À Assise, Jean Paul II avait imaginé un espace de participation des religions à la vie du monde à partir de l’intuition que la force spirituelle des religions pouvait être une source de paix. Il le fit au cœur d’une autre période troublée de l’histoire, au temps de la Guerre froide, à une époque où dominait encore en Occident la vision selon laquelle les religions allaient être redimensionnées ou cantonnées dans la sphère privée, si ce n’est balayées par la sécularisation. Jean Paul II eut au contraire l’intuition que les religions allaient pouvoir représenter une légitimité et une force pour lutter contre ceux qui veulent utiliser la violence ou justifier les conflits.
Face aux conflits planétaires, il fallait appeler les religions à adhérer de manière indissoluble aux valeurs de la paix et à délégitimer la violence et la guerre. C’est ainsi qu’il conçut l’idée d’une grande rencontre de prière, accompagnée d’un jeûne, au cours de laquelle on n’aurait ni discuté ni parlementé, mais où l’on se serait présenté au monde les uns à côté des autres, et non plus les uns contre les autres.
C’était un changement d’époque qui a beaucoup marqué les membres de Sant’Egidio présents à Assise, notamment ceux qui accompagnaient la délégation musulmane. L’appel du pape à la fin de la prière – « La paix attend ses ouvriers » – a achevé de les convaincre de travailler à propager cet esprit d’Assise année après année, de ville en ville, jusqu’à Paris en 2024.
De rencontre en rencontre se sont approfondis les liens d’amitié entre chefs religieux. De même, le dialogue s’est élargi avec tous, y compris le monde de la culture et de la politique, dessinant un point de repère rare dans l’histoire mouvementée des dernières décennies, marquées par la chute du rideau de fer (quelques semaines après la rencontre pour la paix organisée cette année-là à Varsovie), mais aussi par des crises profondes du dialogue des civilisations, telles que celle née des attentats du 11 septembre 2001.
Se réunir en 2024 à Paris, ville monde avec sa tradition unique humaniste et laïque, a marqué une étape très importante dans ce chemin de l’esprit d’Assise et a revêtu une grande signification non seulement dans le contexte d’affrontement que j’ai décrit, mais aussi du point de vue spirituel.

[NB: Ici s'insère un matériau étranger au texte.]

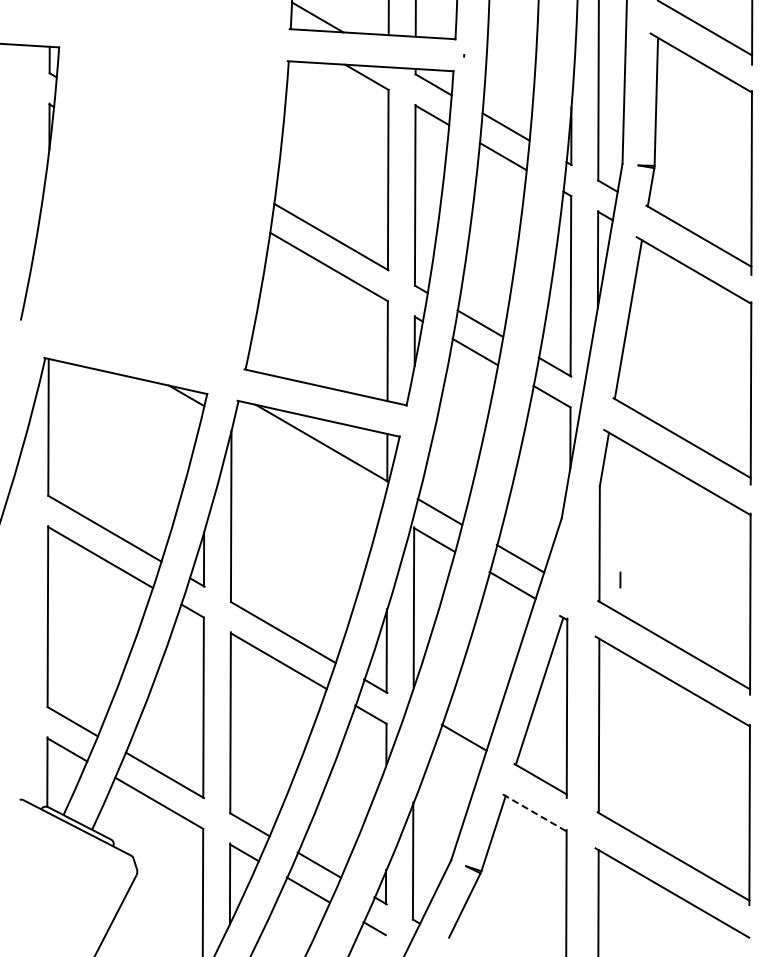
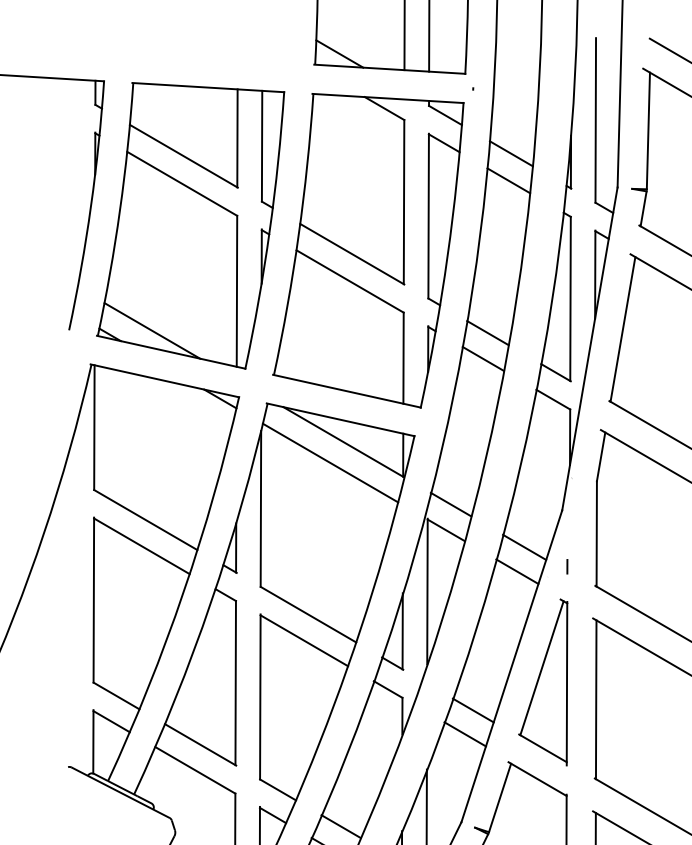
part: (153, 205) -> (190, 225), added
line: (307, 466) -> (330, 463), added
line: (620, 579) -> (567, 566), moved
line: (455, 763) -> (465, 734), added
line: (534, 812) -> (537, 778), dashed -> solid

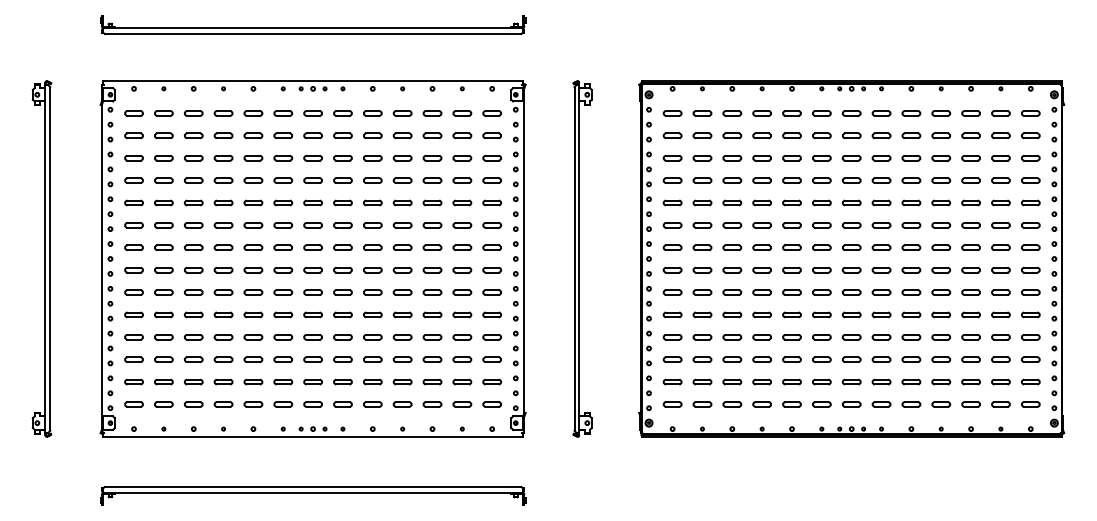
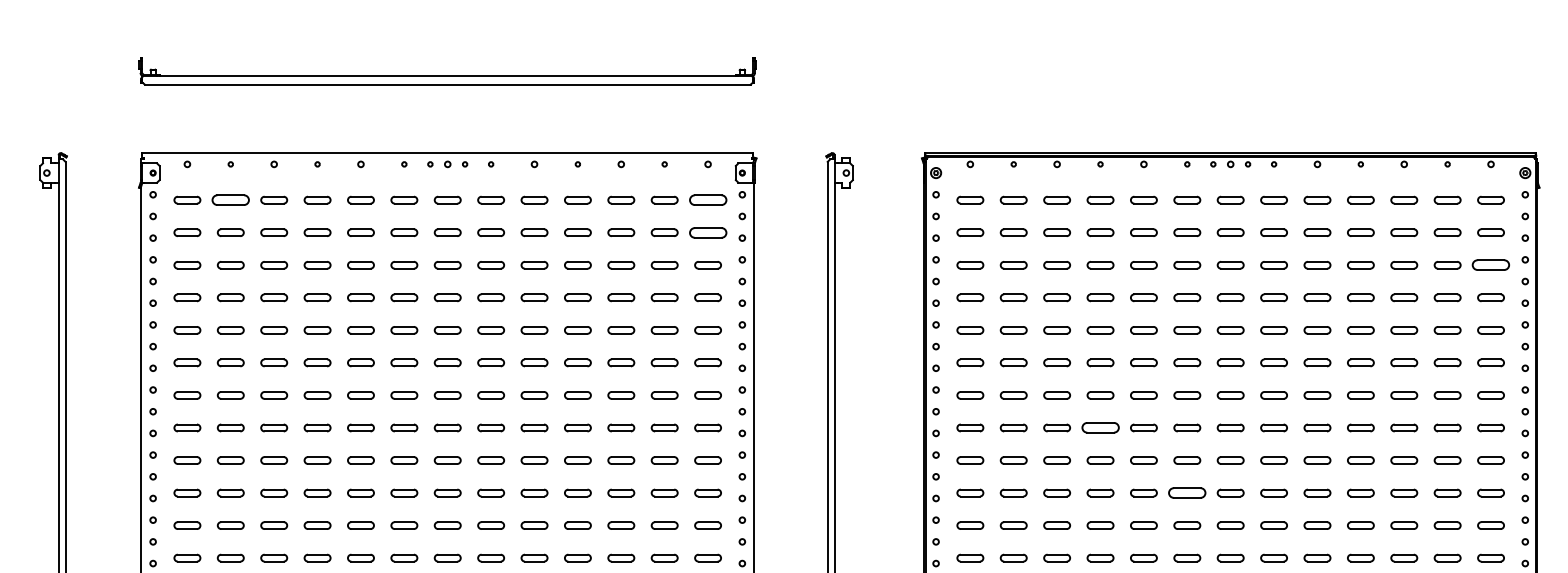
part: (163, 113) -> (230, 200), size x1.4
part: (491, 113) -> (707, 200), size x1.4
part: (491, 135) -> (707, 232), size x1.4
part: (1030, 158) -> (1490, 265), size x1.4
part: (761, 270) -> (1099, 428), size x1.4
part: (821, 314) -> (1186, 492), size x1.4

Cette édition a vu l’ouverture d’un nouvel espace de dialogue entre mondes religieux et laïcs qui fait partie de la solution aux conflits et aux affrontements que nous connaissons.
Dans un monde où 85 % des êtres humains sont des croyants, affiliés à une religion, mais où les religions sont souvent bouleversées par les guerres, comme au Moyen-Orient ou dans le conflit russo-ukrainien, l’esprit d’Assise est plus que jamais un espace de dialogue ouvert, à travers lequel les religions peuvent apporter leur contribution de grande valeur à la paix.
Je suis convaincue qu’à Paris s’est ouvert un nouveau processus qui va nourrir et nourrit déjà beaucoup d’initiatives de paix. Cela passe par le dialogue, le travail de médiation, mais aussi par la vie quotidienne, par la solidarité avec les pauvres, par le soin gratuit des plus vulnérables.